Otherwise, the best 17 are picked every week. And many play an NRL game only 24 hours after a test or 48 hours after State of Origin.
Steve Price is one such player. The Warriors skipper sees backing up after Origin and playing consistently well is a mental and physical challenge he enjoys and recoils at the thought of rotation. It goes against everything he believes in.
"I would really hate it," he says. "When they [the All Blacks] spoke about it at the start of last year, I couldn't understand it.
"When it comes to internationals, I would be really upset and disappointed at the end of my career to know I could have played 30 tests and only played 15 because there was a coach who decided to rest me. If you're the best player, you should be playing in that position every time."
One of the features of the Warriors' golden run in the second half of 2007, when they lost only two of their last 12 games, was the stability of the side. Combinations were well established.
They used 21 players throughout that run and coach Ivan Cleary made two changes only three times. For three consecutive games he put out the same side - they won all three - and most changes were forced by injury or unavailability.
Some players need the occasional break but others can and need to play every week. Micheal Luck has played 63 consecutive games since joining the Warriors in 2006 while Simon Mannering has had a similarly tough workload with 56 consecutive NRL games, as well as 12 tests, since the middle of 2006. Rotation isn't in their vocabulary.
There was some talk during the early weeks of this year's competition about the number of players sustaining serious injuries and the possible need for rotation. Again, Price dismisses that. He says there's a spike in injuries at the start of every season as players get accustomed to games again, but that it always settles down.
He was one of those injured players, missing eight games after sustaining a hamstring tear in the opening match of the season. It was on his return, he says, that he got a good understanding of what it must have been like for the All Blacks who were reconditioned before the World Cup and entered the Super 14 late.

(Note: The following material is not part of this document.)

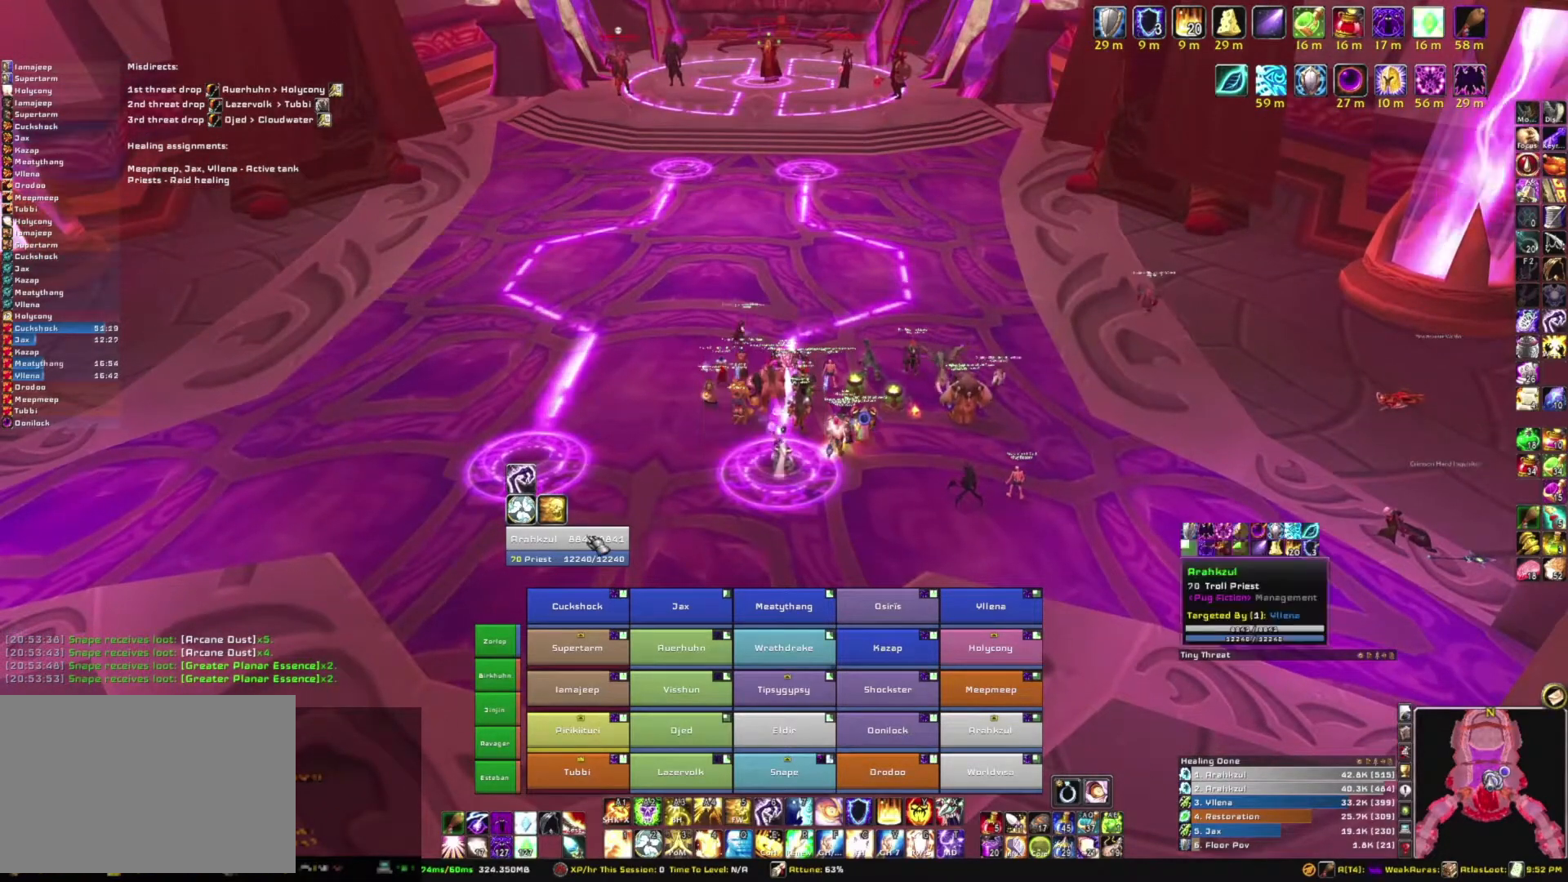
{"keys": [], "mouse": [], "events": []}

"I have not been injured early in a season before and come back mid-season," he explains. "It really shocked me. Everyone has had 10-12 weeks of match fitness and getting into the groove and when I came in it was just like jumping on the motorway from a standing start and everyone is doing 110km/h. It blew me away.
"I could really understand why last year guys [in the All Blacks] were getting injured or they were really struggling because it's really hard to catch up in a short time. The expectations are so high on you, it would have been terrible.
"I wouldn't enjoy sitting on the sideline when I know I can play. That would be really hard. Your career doesn't go for very long, whether it's club, state or international level. One of the reasons I haven't retired from rep footy is that I would be very disappointed sitting there watching and knowing that I could be there if I hadn't retired or been rested. It would eat at me."
Just like rotation does for most observers.